■ **Task to complete**
Beginning at the line containing "left wrist: (124, 229)", repeat each line below exactly up to and including the line containing "right ear: (92, 159)". Do not repeat the pictures.

■ **Given data**
+--

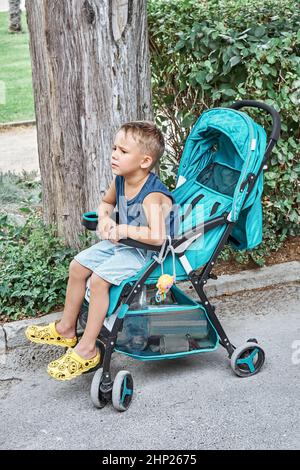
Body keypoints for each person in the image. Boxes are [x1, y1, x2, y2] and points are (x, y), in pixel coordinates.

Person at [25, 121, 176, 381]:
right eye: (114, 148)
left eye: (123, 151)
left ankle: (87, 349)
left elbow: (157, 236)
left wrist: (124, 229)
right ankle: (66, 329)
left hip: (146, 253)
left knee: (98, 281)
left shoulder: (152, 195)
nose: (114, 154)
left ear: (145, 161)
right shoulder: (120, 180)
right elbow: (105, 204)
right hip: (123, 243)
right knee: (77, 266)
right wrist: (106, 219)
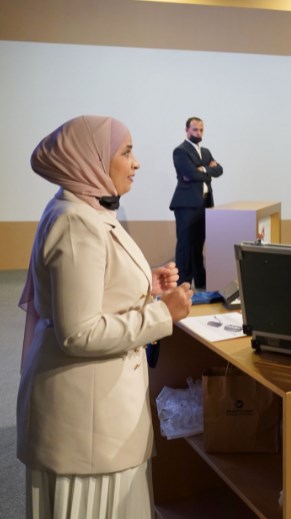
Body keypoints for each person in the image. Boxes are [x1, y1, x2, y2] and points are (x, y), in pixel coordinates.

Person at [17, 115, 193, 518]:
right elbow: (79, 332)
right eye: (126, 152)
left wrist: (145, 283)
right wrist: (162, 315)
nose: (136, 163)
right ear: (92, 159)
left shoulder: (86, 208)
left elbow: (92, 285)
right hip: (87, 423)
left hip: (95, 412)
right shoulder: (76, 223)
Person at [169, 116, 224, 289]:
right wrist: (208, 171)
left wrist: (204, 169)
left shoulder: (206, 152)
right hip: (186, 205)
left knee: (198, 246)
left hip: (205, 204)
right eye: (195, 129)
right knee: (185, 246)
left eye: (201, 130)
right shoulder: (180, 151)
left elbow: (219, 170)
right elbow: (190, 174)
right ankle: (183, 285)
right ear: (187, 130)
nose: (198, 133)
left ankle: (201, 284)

+--

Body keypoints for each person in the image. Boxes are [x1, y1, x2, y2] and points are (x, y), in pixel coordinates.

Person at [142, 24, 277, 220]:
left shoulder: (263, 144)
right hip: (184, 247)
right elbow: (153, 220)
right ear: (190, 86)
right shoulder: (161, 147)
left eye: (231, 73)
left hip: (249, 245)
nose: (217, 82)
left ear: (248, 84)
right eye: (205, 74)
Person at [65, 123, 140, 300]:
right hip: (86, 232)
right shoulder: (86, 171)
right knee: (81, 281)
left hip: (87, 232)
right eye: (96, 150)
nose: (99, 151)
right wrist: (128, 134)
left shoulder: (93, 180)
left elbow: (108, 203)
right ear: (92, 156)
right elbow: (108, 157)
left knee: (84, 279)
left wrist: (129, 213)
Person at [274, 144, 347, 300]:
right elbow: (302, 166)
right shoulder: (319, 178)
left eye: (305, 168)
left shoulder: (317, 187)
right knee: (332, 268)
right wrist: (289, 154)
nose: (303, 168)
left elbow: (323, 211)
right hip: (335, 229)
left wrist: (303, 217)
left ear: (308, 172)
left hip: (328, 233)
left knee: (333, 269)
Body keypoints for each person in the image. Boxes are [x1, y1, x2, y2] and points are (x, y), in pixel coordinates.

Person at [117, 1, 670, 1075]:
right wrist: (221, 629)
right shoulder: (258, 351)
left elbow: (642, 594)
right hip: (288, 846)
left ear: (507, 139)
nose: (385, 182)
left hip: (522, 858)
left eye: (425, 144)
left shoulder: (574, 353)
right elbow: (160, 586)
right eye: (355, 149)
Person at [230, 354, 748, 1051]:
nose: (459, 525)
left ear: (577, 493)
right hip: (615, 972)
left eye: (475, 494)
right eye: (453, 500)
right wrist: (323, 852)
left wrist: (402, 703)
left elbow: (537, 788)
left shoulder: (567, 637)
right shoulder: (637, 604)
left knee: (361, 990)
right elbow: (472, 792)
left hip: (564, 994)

+--

■ **Exercise response**
left wrist: (124, 229)
right ankle: (66, 329)
left hip: (146, 253)
left knee: (98, 281)
left shoulder: (152, 195)
nose: (114, 154)
left ear: (145, 161)
right shoulder: (120, 180)
right elbow: (105, 204)
right hip: (123, 243)
right knee: (77, 266)
right wrist: (106, 219)
Body keypoints for each person in the image. Boxes are [x1, y1, x2, y2] and points are (x, y), in pixel coordinates.

Person at [17, 115, 193, 518]:
right elbow: (79, 332)
right eye: (126, 152)
left wrist: (145, 283)
right wrist: (162, 315)
nose: (136, 163)
right ear: (92, 159)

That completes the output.